#### Brano da esaminare
L’ultimo messaggio video di Massimiliano, in cui diceva di essere costretto ad andare in Svizzera per morire tramite suicidio assistito, non sono riuscita a vederlo fino alla fine. Costretto ad andarmene via, per andarmene via, dice il 44enne toscano affetto da sclerosi multipla. Sapevo che bastava un’arma da fuoco, ma io volevo morire in modo indolore, dice sempre Massimiliano. Così si è messo in contatto con Marco Cappato, promotore della campagna eutanasia legale, che fin dal febbraio 2017 (suicidio assistito di Fabiano Antonani dj Fabio) accompagna in Svizzera presso la sede dell’associazione Dignitas chi vuole morire. E giovedì, 8 dicembre, scortato da Felicetta Maltese, attivista della campagna Eutanasia Legale, e da Chiara Lalli, giornalista e bioeticista, Massimiliano ha finalmente beneficiato dell’ultimo diritto umano come recita il claim del sito dell’associazione.
In Italia abbiamo una legge sul fine vita (n. 219/2017 “norme in materia di consenso informato e di disposizioni anticipate di trattamento”) che non è però sinonimo di suicidio assistito, o eutanasia, ancora illegale. Tuttavia, per chi si trova in una condizione di malattia irreversibile o terminale e soffre di patologie refrattarie a qualsiasi tipo di trattamento medico che ne allevi il dolore indicibile e che a causa di tale malattia versa in condizioni che hanno minato la qualità e dignità della propria vita, ha solo tre strade: la clemenza di qualcuno che per pietà gli dia la morte, il coraggio, come diceva Massimiliano, di spararsi con un’arma da fuoco, oppure andare in Svizzera dove è possibile ottenere il suicidio assistito, o eutanasia.
La sentenza della Corte costituzionale 242/2019, che in merito al caso di un 43enne originario delle Marche (tetraplegico da dieci anni a seguito di un incidente stradale, chiese l’autorizzazione al suicidio assistito con il sostegno legale dell’associazione Luca Coscioni), rese legale a tutti gli effetti il suicidio assistito, non può essere punibile l’assistenza al suicida nel caso di persona “tenuta in vita da trattamenti di sostegno vitale e affetta da una patologia irreversibile, fonte di sofferenze fisiche o psicologiche che ella reputa intollerabili, ma pienamente capace di prendere decisioni libere e consapevoli”. Per un momento avevamo creduto di essere giunti ad una ‘fine istanza’ di battaglie per avere una legge. Ma fino ad oggi, di quella sentenza nessuno ha potuto beneficiare, dacché il servizio sanitario nazionale non agisce trincerandosi dietro l’assenza di una legge che ne definisca le procedure.
########
## Attività proposte
1: Secondo il brano sul suicidio assistito, per quale motivo finora nessuno ha potuto beneficiare della sentenza 242/2019? Rispondi con una o due frasi.
2: Ricopia fedelmente dal brano sul suicidio assistito il tratto che va da «In Italia abbiamo» fino a «assistito, o eutanasia.».
Il materiale non serve per svolgere l'esercizio.
#### Voci elencate
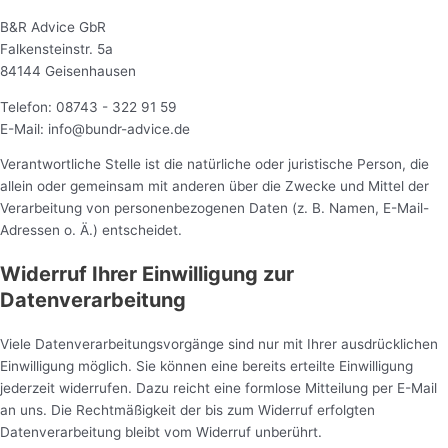
B&R Advice GbR
Falkensteinstr. 5a
84144 Geisenhausen
Telefon: 08743 - 322 91 59
E-Mail: info@bundr-advice.de
Verantwortliche Stelle ist die natürliche oder juristische Person, die
allein oder gemeinsam mit anderen über die Zwecke und Mittel der
Verarbeitung von personenbezogenen Daten (z. B. Namen, E-Mail-
Adressen o. Ä.) entscheidet.
Widerruf Ihrer Einwilligung zur
Datenverarbeitung
Viele Datenverarbeitungsvorgänge sind nur mit Ihrer ausdrücklichen
Einwilligung möglich. Sie können eine bereits erteilte Einwilligung
jederzeit widerrufen. Dazu reicht eine formlose Mitteilung per E-Mail
an uns. Die Rechtmäßigkeit der bis zum Widerruf erfolgten
Datenverarbeitung bleibt vom Widerruf unberührt.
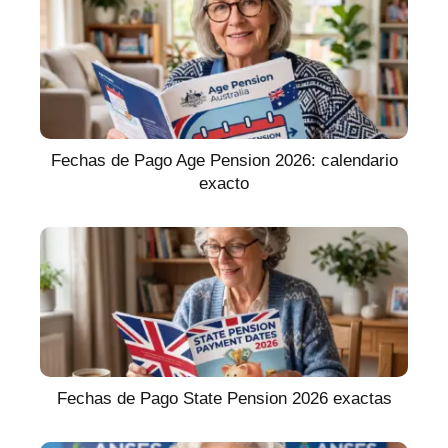
Fechas de Pago Age Pension 2026: calendario
exacto
Fechas de Pago State Pension 2026 exactas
########
## Soluzioni in ordine
1: Nessuno ne ha potuto beneficiare perché il servizio sanitario nazionale non agisce. Si trincera infatti dietro l'assenza di una legge che ne definisca le procedure.

2:
In Italia abbiamo una legge sul fine vita (n. 219/2017 “norme in materia di consenso informato e di disposizioni anticipate di trattamento”) che non è però sinonimo di suicidio assistito, o eutanasia, ancora illegale. Tuttavia, per chi si trova in una condizione di malattia irreversibile o terminale e soffre di patologie refrattarie a qualsiasi tipo di trattamento medico che ne allevi il dolore indicibile e che a causa di tale malattia versa in condizioni che hanno minato la qualità e dignità della propria vita, ha solo tre strade: la clemenza di qualcuno che per pietà gli dia la morte, il coraggio, come diceva Massimiliano, di spararsi con un’arma da fuoco, oppure andare in Svizzera dove è possibile ottenere il suicidio assistito, o eutanasia.